For his contribution to the development of world cinematography, Max Factor received an "Oscar" from the American Academy of Motion Picture Arts. Soon, almost all Hollywood stars started using Max Factor cosmetics. Among his regular "clients" were Greta Garbo, Vivien Leigh, Clara Bowe, Betty Grable ... At the same time, Max Factor cosmetic products were available not only to film actresses, but also to common  women. Interestingly, it was Max Factor, who invented the pale pink lipstick, the masking pencil, the liquid foundation cream and the round mascara brush.

In 1935, the Factors expanded their business by opening a luxurious salon called Max Factor Makeup Studio in Hollywood. One of the curiosities of the studio was the device known as "beauty calibrator", invented by Max Factor and other beauticians. The device would be put on the head to measure the parameters of the face.

Another innovative product that Max Factor invented was pressed makeup for color films. The product was available in round tins, for which it was nicknamed pancake. Unlike other cosmetics, the makeup did not have a reflecting effect, would be applied on skin smoothly and was available in all colors.
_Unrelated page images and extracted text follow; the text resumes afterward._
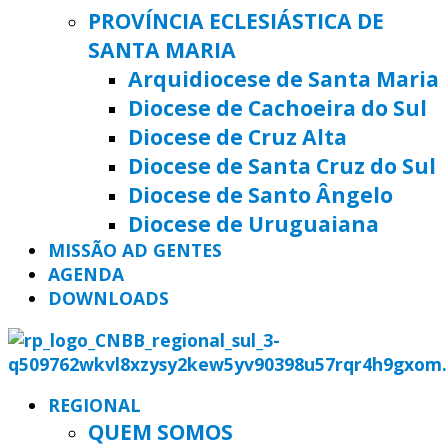
PROVÍNCIA ECLESIÁSTICA DE
SANTA MARIA
Arquidiocese de Santa Maria
Diocese de Cachoeira do Sul
Diocese de Cruz Alta
Diocese de Santa Cruz do Sul
Diocese de Santo Ângelo
Diocese de Uruguaiana
MISSÃO AD GENTES
AGENDA
DOWNLOADS
REGIONAL
QUEM SOMOS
Max Factor died in 1938, leaving the legacy of a giant cosmetics empire to his children. In 1946, his son  Francis, who had changed his name to Max Factor Jr., patented the formula of a new makeup product for television, the work on which was started in 1932. The Factor sons also invented indelible makeup for  filming in the water, the waterproof mascara and the body paint.

In 1991, Max Factor Limited became part of Procter & Gamble. However, the Max Factor brand is still popular. Seventy percent of Russian women admit that they have used Max Factor cosmetic products at least once.  Max Factor remains the official supplier of decorative cosmetics for Hollywood to this day.